At this point we have an abstract class named Newfeatures , that inherits from Smartphones abstract class. And we have two subclass that inherit from Newfeatures named Android and Iphone. To test their functionality, you must create an entry point class which is a class with main method that enables java to execute your program. I named the class Testall and it's implemented as shown below. But wait, before jumping to Testall class implementation, it's important to follow the steps below.

How to perform the test

To successfully perform a test do the following.
First create a class file and name it Smartphones.java and copy and paste the code of Smartphones abstract class.Just after that, create a class file and name it Newfeatures.java and copy and paste the code of Newfeatures class.
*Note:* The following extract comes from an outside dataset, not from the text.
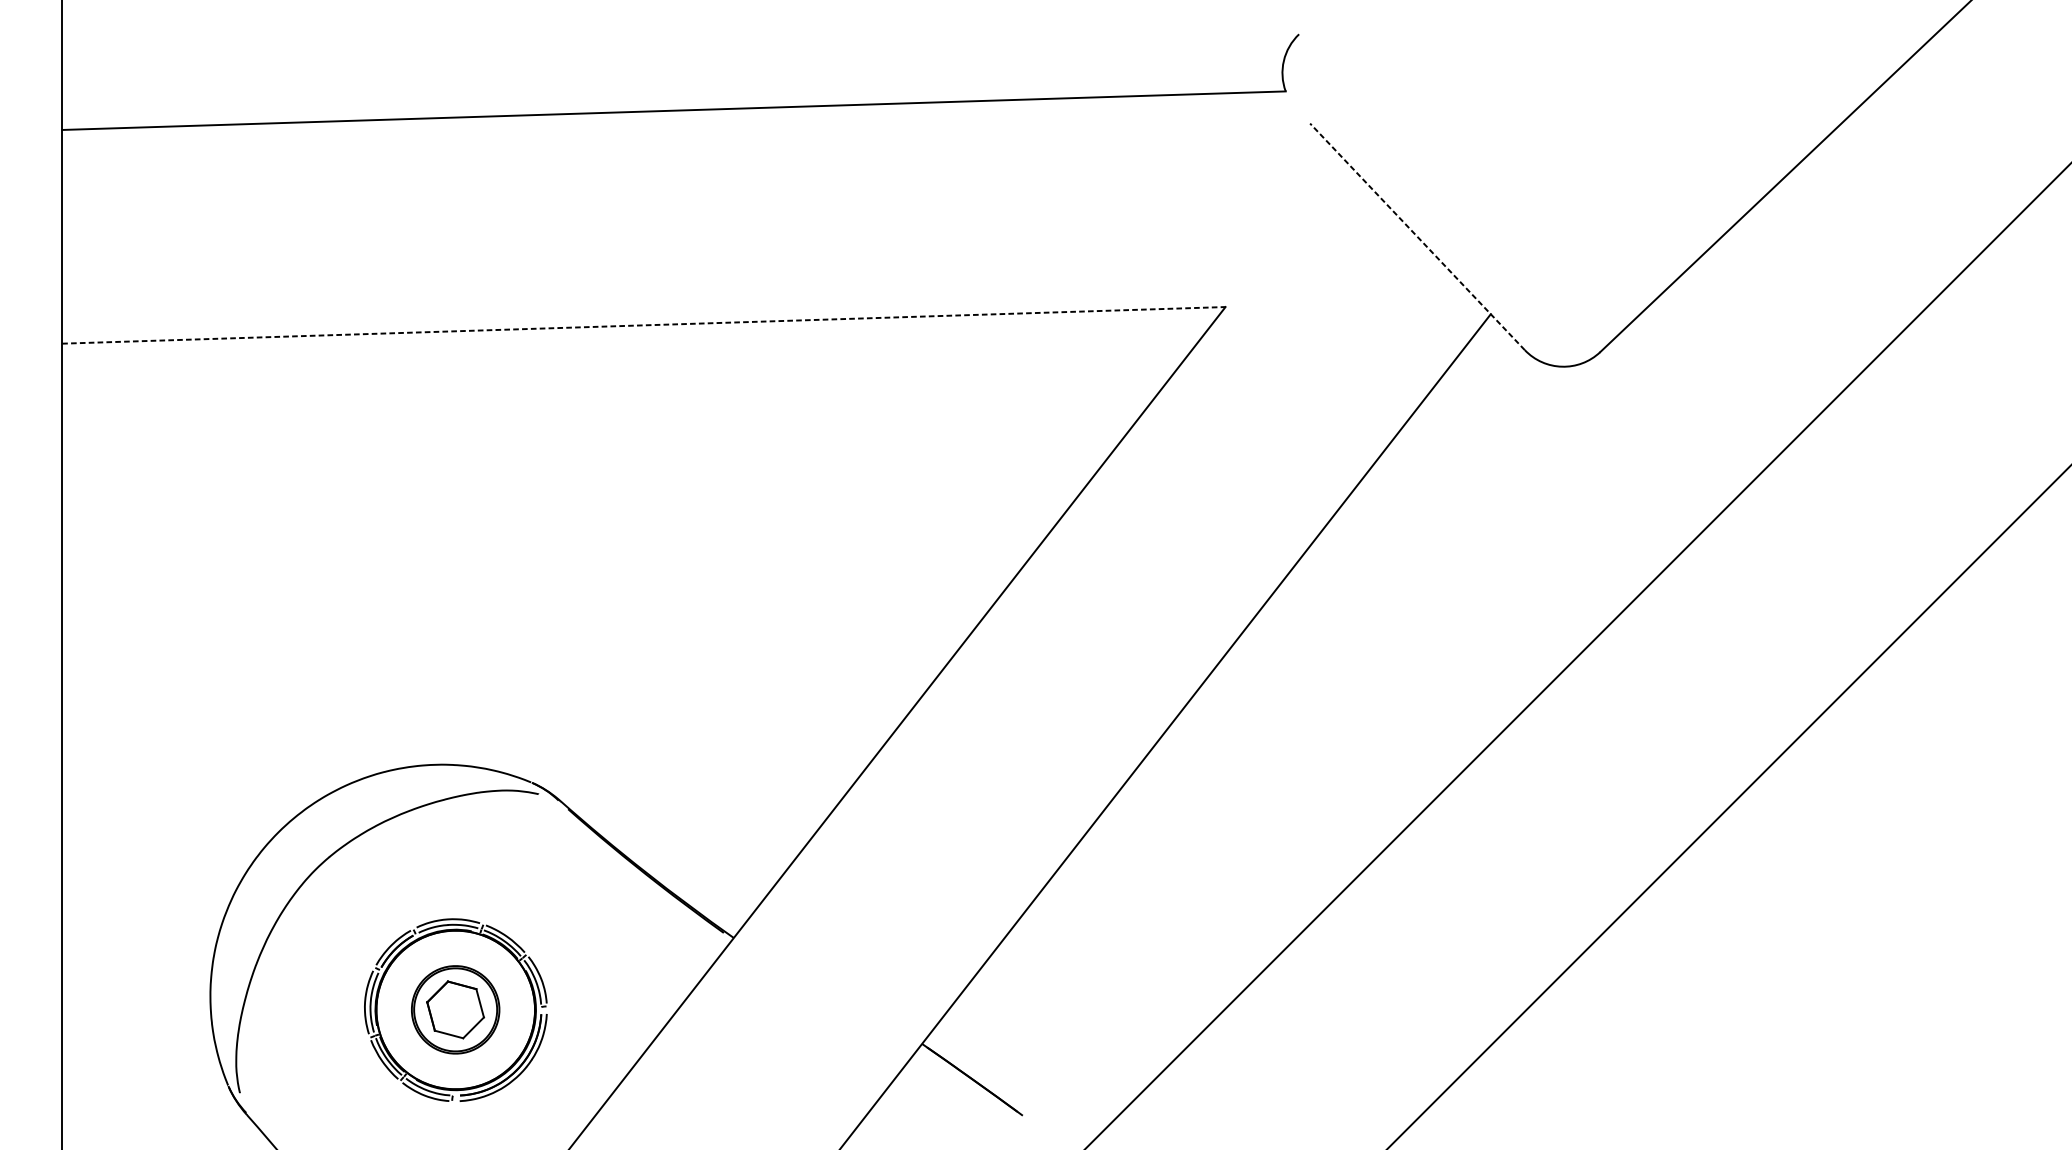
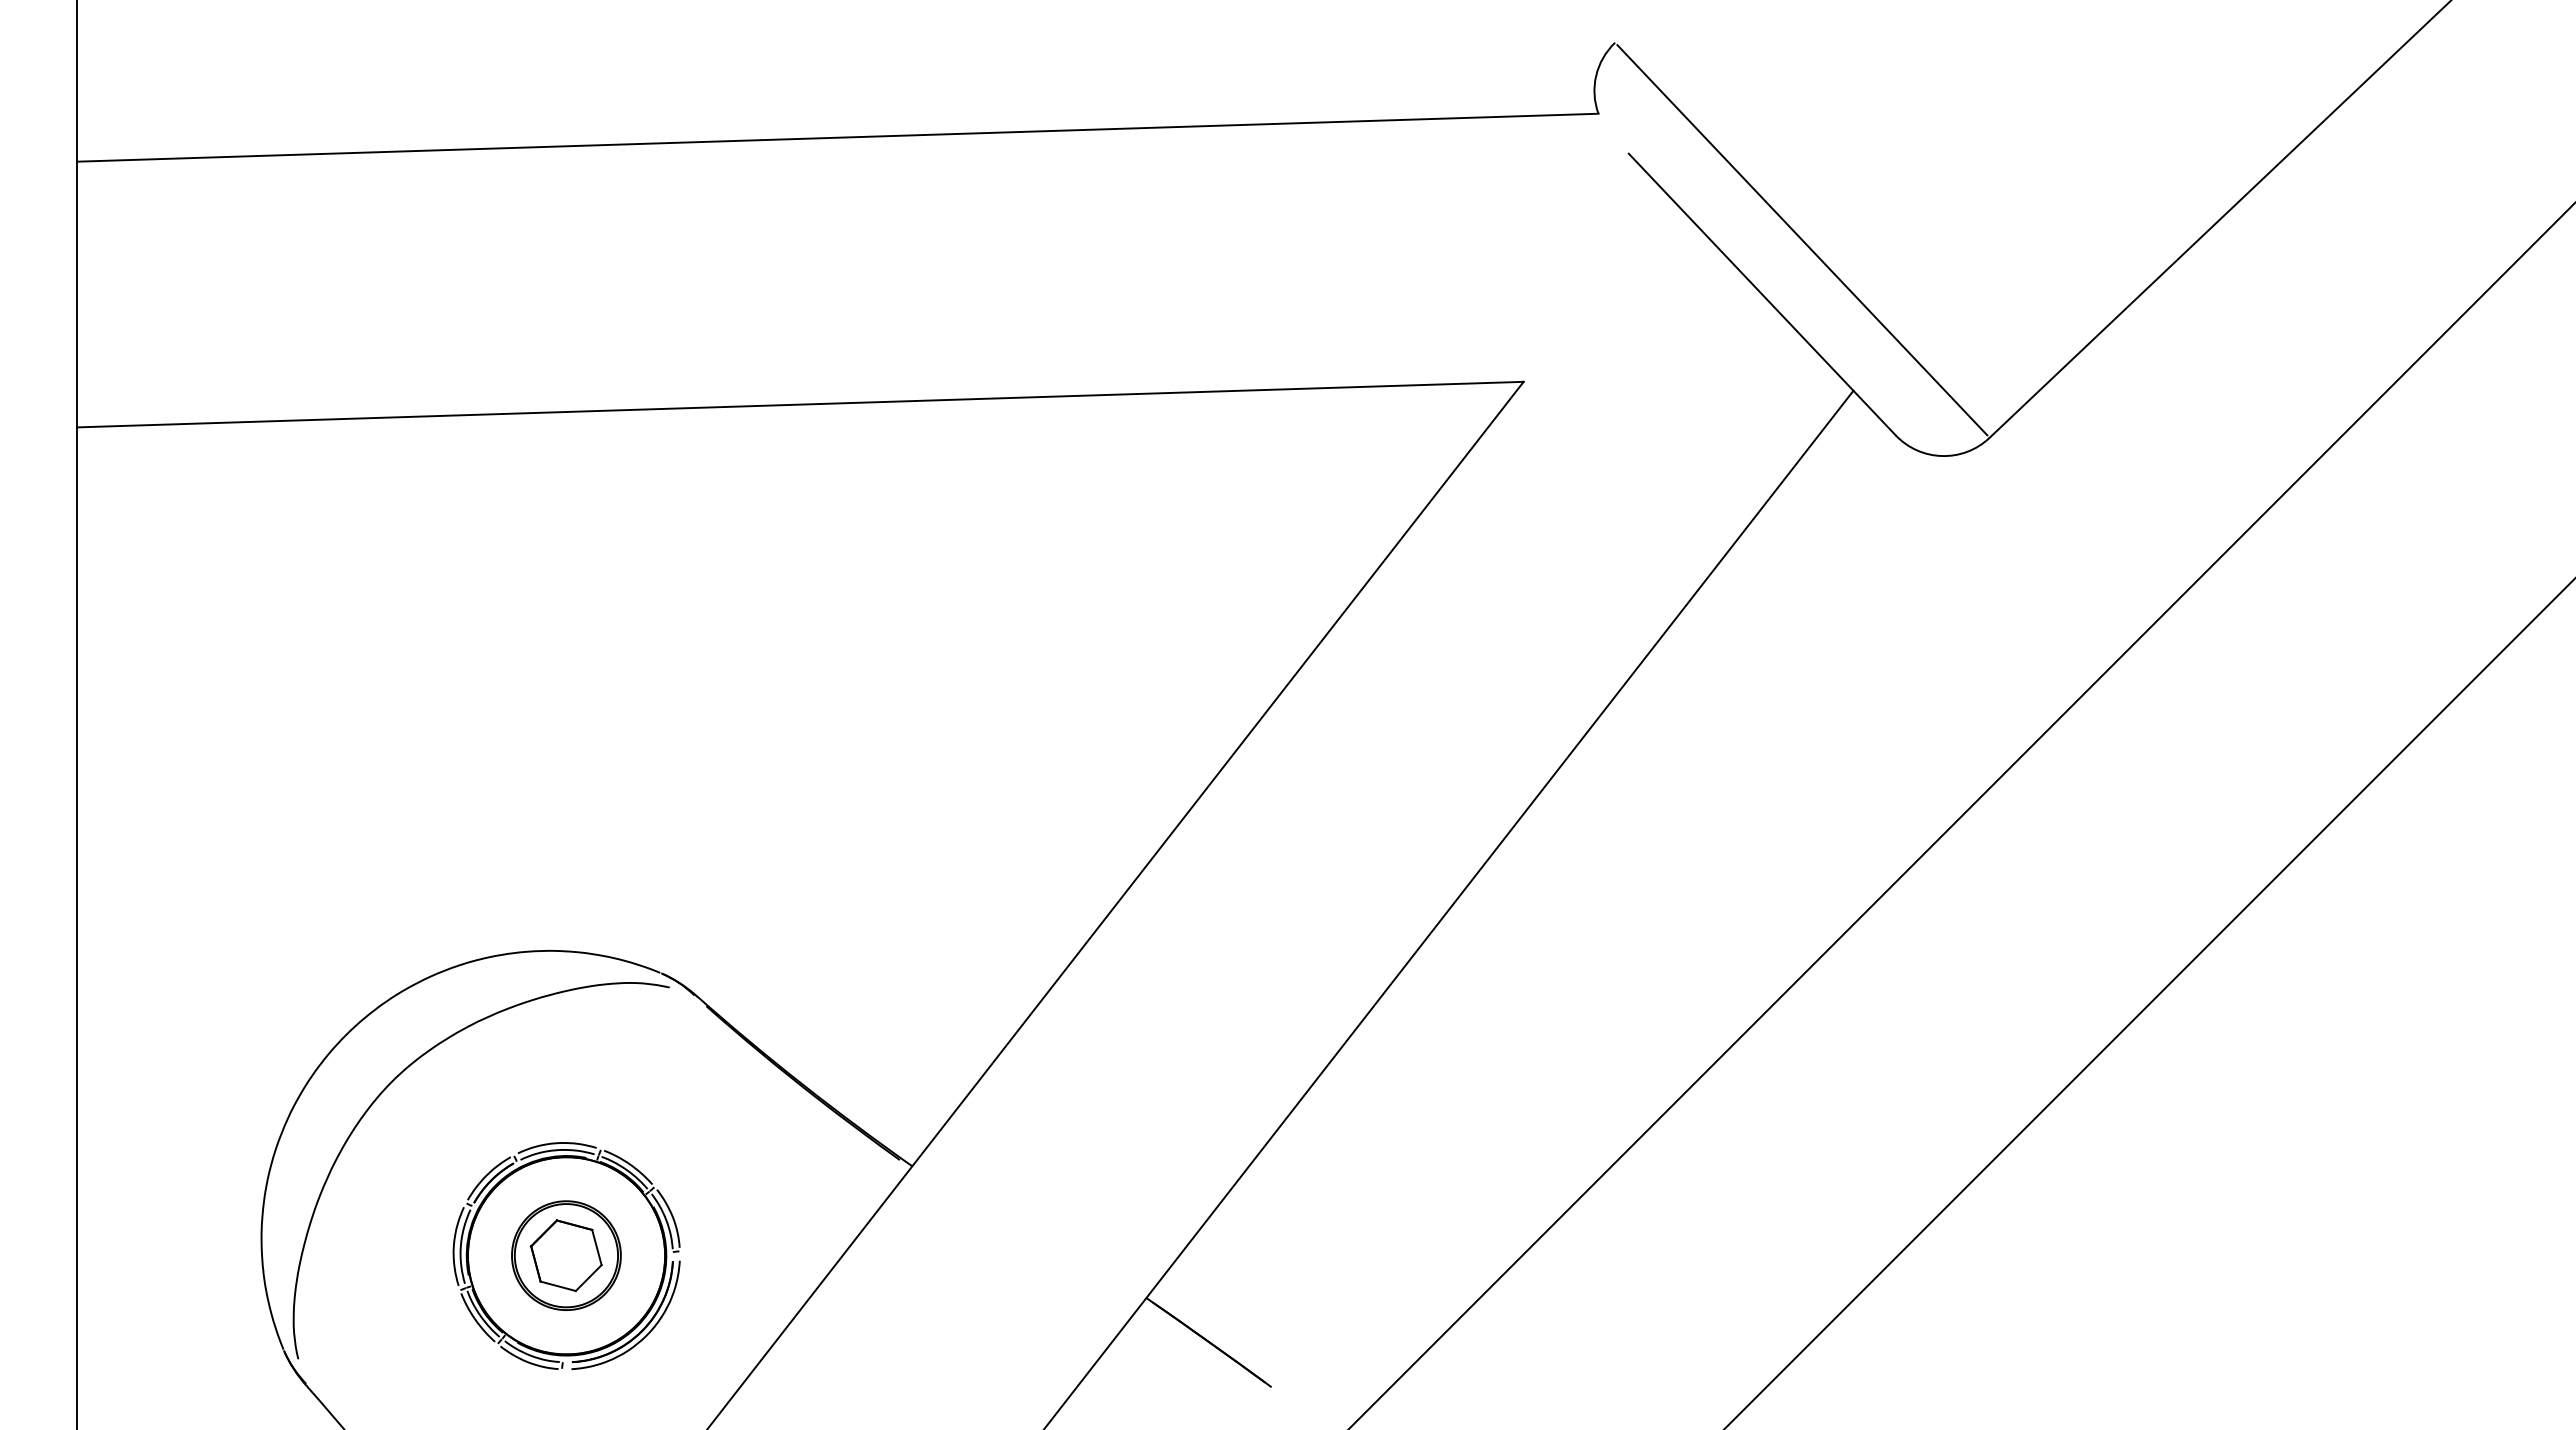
line: (1449, 193) -> (1802, 240), added
line: (1416, 236) -> (1761, 294), dashed -> solid
line: (643, 325) -> (800, 404), dashed -> solid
Then create two other class files and name them respctively Android.java and Iphone.java and copy and paste the corresponding code to each class. Finally, create a class file and name it Tesall.java then copy and paste the code of Testall class. I would like to add that copy and paste is not a good way to learn. I suggest that you type the code. Now all the steps are completed, here is the Testall class implementation.

public class Testall {
public static void main(String[] args) {
Android myPhone = new Android(); //Instance of Android class
myPhone.displayMessage();
myPhone.PhoneMaker();
myPhone.phoneSpecs();
myPhone.hasIntegratedScanner("Yes");
myPhone.hasSpying("Yes");
System.out.println("========================== iPhone Specs =============");
Iphone myiPhone = new Iphone();//Instance of iPhone class
myiPhone.displayMessage();
myiPhone.PhoneMaker();
myiPhone.phoneSpecs();
myiPhone.hasIntegratedScanner("Yes");
myiPhone.hasSpying("Yes");
}
}


I hope that this post was helpful to you.